Il simbolo, l’emblema, l’anima di questa ripresa del gioco - peraltro ancora latente nelle prime due sfide di Intertoto, ma è naturale a questo punto della preparazione, forse sarebbe preoccupante il contrario - è Walter Mazzarri. Perchè il tecnico toscano ha portato in casa blucerchiata una nuova mentalità. E non mi riferisco al passaggio dalla difesa a quattro a quella a tre e simili amenità tattiche. Così come non mi riferisco - non solo, almeno - al recupero di giocatori come Gigi Sala messo ai margini del gruppo, ma che è pur sempre un signore che giocava in Champions. O, anche alla scommessa - bellissima anche affettivamente - su Montella e Bellucci. Che è come dire il passato che sfiora il futuro.
La capacità di Mazzarri è stata anche quella di puntare sul sorriso, sulla simpatia, sulla toscanità, sul rifiuto di clan e gruppetti. Persino nel rapporto con i media, rigenerato. Alla faccia del fuoco di sbarramento, in un certo senso vergognoso, che c’è stato a Genova prima della sua venuta. Quasi una metafora della mentalità maniman che è la vera malattia di questa splendida città. Quasi una fotografia del «non faccio perchè non si sa mai che...». E invece Mazzarri è un grande comunicatore, alla faccia di chi aveva spiegato che senza Novellino praticamente la Sampdoria avrebbe potuto ritirarsi dal campionato perchè destinata a una retrocessione certa o da quegli altri che avevano spiegato che mai l’ex tecnico della Reggina sarebbe venuto alla Samp perchè si era pubblicamente offerto e lo «stile blucerchiato» non contemplava la possibilità di ingaggiare chi si era reso colpevole di questo comportamento. Come se esprimere simpatia per dei colori fosse un disvalore anzichè un valore.
Miserie tutte genovesi. Fortunatamente le pagine di giornale restano e le registrazioni televisive pure, così ognuno può farsi un’idea e giudicare certa stampa di casa nostra. Sono gli stessi che preconizzano un giorno sì e l’altro pure l’addio di Preziosi al Genoa e che scommettevano che Gasperini non avrebbe mangiato il panettone perchè giocava con la difesa a tre.
Il miracolo di Mazzarri è proprio questo: aver riportato il sorriso anche nell’altra parte della città. Aver donato di nuovo un sogno ai tifosi doriani.
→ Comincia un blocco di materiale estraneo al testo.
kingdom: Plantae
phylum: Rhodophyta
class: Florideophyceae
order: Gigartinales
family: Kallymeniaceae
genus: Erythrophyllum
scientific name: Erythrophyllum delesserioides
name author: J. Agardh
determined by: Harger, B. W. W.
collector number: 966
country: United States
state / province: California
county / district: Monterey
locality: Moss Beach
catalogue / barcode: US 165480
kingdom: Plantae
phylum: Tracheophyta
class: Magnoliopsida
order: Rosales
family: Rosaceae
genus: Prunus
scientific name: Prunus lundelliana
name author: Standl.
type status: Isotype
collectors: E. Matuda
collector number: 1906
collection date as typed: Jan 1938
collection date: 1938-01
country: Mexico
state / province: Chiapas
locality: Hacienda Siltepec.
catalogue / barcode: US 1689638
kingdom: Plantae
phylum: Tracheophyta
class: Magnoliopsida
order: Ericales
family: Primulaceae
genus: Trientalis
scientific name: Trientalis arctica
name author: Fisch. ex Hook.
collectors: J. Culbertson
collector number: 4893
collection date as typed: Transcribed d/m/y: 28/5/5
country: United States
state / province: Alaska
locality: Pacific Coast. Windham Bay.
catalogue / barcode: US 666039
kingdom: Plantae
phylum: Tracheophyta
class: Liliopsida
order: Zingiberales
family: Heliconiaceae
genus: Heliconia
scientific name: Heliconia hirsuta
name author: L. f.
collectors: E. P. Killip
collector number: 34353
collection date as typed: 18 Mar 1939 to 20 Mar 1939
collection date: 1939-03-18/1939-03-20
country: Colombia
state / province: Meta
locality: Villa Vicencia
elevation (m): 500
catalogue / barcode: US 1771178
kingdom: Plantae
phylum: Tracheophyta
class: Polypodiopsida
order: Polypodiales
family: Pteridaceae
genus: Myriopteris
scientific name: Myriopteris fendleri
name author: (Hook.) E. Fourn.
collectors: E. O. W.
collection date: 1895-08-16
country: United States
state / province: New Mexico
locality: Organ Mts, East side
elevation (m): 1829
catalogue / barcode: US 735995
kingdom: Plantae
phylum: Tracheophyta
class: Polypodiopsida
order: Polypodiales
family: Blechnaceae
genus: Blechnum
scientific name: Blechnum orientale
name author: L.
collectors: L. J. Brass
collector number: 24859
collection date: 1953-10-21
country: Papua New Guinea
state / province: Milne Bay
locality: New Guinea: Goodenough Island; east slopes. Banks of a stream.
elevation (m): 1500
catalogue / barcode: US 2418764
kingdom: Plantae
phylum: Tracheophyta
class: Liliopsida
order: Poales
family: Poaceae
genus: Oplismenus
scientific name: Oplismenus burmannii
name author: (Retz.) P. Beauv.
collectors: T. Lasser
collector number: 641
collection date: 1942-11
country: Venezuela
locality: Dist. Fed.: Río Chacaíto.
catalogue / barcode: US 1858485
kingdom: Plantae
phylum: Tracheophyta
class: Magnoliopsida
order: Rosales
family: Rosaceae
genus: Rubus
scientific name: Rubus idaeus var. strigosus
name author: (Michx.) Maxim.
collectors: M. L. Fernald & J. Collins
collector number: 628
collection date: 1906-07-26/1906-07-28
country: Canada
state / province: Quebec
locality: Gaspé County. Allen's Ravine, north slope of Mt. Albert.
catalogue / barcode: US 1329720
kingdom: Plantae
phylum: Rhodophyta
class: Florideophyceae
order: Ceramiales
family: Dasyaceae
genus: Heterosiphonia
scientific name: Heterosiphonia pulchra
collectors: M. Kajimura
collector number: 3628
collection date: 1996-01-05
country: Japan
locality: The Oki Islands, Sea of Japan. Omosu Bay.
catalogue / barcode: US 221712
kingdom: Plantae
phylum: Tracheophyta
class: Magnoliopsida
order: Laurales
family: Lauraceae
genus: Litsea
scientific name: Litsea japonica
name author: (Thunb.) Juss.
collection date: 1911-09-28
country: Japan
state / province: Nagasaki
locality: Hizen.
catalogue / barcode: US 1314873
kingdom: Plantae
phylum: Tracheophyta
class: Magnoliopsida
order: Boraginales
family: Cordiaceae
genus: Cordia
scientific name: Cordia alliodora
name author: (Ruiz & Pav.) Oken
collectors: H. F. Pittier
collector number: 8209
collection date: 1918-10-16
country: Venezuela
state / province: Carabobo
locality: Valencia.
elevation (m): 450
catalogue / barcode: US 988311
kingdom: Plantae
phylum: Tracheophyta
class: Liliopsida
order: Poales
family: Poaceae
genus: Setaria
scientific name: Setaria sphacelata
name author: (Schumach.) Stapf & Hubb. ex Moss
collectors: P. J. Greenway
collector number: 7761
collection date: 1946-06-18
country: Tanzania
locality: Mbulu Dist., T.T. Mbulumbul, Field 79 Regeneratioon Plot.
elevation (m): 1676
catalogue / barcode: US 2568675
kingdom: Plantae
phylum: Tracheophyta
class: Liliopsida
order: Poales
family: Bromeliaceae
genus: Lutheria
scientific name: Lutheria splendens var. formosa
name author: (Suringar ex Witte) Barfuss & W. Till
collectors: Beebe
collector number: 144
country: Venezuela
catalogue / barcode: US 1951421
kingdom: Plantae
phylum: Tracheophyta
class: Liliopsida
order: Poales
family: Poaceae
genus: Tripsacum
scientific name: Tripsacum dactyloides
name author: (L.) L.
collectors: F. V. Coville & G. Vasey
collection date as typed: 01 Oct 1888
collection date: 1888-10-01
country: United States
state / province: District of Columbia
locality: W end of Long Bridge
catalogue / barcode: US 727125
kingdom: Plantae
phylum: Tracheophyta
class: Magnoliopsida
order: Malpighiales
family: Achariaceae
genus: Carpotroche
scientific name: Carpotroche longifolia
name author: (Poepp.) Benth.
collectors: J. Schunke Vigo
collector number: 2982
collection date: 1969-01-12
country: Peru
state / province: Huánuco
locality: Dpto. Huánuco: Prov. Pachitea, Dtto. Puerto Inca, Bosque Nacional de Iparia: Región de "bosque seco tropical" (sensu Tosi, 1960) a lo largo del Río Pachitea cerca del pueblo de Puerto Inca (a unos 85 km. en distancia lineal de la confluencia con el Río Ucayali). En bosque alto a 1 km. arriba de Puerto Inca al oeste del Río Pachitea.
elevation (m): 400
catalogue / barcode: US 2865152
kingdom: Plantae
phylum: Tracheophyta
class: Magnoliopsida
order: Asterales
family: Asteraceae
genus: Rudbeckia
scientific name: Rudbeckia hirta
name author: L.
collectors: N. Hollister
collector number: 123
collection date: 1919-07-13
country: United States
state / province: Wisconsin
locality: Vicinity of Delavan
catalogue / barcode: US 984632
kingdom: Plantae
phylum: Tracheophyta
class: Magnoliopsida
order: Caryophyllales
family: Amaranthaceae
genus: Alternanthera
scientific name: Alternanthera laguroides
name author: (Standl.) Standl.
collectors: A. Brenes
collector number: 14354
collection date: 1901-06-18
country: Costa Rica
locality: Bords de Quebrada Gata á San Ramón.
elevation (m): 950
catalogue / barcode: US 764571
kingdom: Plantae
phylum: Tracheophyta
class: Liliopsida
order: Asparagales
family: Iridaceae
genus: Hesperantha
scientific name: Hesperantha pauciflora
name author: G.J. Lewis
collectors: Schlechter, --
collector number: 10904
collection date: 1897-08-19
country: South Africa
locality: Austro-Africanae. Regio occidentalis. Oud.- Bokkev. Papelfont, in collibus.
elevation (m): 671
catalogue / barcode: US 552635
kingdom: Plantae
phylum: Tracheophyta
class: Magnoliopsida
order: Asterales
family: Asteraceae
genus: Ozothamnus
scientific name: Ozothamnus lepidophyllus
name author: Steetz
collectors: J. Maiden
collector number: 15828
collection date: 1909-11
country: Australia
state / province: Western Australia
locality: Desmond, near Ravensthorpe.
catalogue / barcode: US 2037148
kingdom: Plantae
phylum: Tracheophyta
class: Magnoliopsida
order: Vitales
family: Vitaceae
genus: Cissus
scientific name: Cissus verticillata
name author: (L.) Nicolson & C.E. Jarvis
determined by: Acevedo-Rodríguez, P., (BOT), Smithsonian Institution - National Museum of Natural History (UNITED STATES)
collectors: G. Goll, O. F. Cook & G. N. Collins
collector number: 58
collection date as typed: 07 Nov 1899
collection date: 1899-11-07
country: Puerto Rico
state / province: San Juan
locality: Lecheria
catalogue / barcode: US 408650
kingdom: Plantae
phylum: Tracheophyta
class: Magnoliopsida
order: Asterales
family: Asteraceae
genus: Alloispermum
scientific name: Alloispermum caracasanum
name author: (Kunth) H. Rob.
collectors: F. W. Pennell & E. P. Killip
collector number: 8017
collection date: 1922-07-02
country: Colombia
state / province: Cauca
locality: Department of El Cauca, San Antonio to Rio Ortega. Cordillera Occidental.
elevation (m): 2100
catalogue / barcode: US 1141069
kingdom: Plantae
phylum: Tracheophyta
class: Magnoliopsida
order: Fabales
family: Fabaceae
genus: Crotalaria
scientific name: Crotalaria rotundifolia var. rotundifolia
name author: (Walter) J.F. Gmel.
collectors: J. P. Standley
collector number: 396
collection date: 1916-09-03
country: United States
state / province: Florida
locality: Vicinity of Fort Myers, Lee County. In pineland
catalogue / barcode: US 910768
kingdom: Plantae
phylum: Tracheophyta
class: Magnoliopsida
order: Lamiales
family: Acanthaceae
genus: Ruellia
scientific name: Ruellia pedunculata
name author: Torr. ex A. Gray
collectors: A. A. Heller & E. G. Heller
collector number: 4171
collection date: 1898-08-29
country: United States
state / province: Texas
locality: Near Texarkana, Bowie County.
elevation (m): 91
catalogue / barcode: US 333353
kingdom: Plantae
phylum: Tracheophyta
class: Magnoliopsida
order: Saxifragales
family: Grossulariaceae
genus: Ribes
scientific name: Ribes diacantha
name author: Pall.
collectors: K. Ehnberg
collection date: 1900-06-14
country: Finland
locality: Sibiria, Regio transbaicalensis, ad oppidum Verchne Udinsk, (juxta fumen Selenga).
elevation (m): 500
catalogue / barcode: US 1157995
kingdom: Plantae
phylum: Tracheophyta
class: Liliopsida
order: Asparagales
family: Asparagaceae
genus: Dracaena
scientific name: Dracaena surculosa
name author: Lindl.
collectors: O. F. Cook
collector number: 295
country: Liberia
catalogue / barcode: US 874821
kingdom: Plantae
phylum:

Aver sposato la scelta (giustissima) di raccogliere la fortuna capitata alla Samp come a Gastone nei fumetti di Topolino: una qualificazione all’Intertoto direttamente al terzo punto che non era stata conquistata sul campo, ma che è stata possibile grazie al fatto che lo stadio di Bergamo non era a norma per permettere la partecipazione dell’Atalanta. Una scelta che, fra due mesi, potrebbe regalare la Uefa vera, come la Fiorentina che ha fatto qualche decina di punti in più dei blucerchiati. Ma la fortuna occorre sapersela meritare. E va dato atto a Beppe Marotta e ai suoi collaboratori, da Marino a Marangon, tutti tornati al sorriso anche loro, di aver fatto una serie di ottime scelte che legittimano quella fortuna.
Mi raccontavano un paio di cari amici reduci dal ritiro di Moena, fra cui il nostro lettore Marcello Ponzano, che stavolta in ritiro si respirava un’altra aria. E che se ne sono accorte persino le cameriere dell’albergo della Samp, non ferratissime di calcio, ma perfette nell’analisi dell’umanità: «Non vi abbiamo mai visto allegri e simpatici come quest’anno. Ma cos’è successo?». É successo Mazzarri. Bella storia.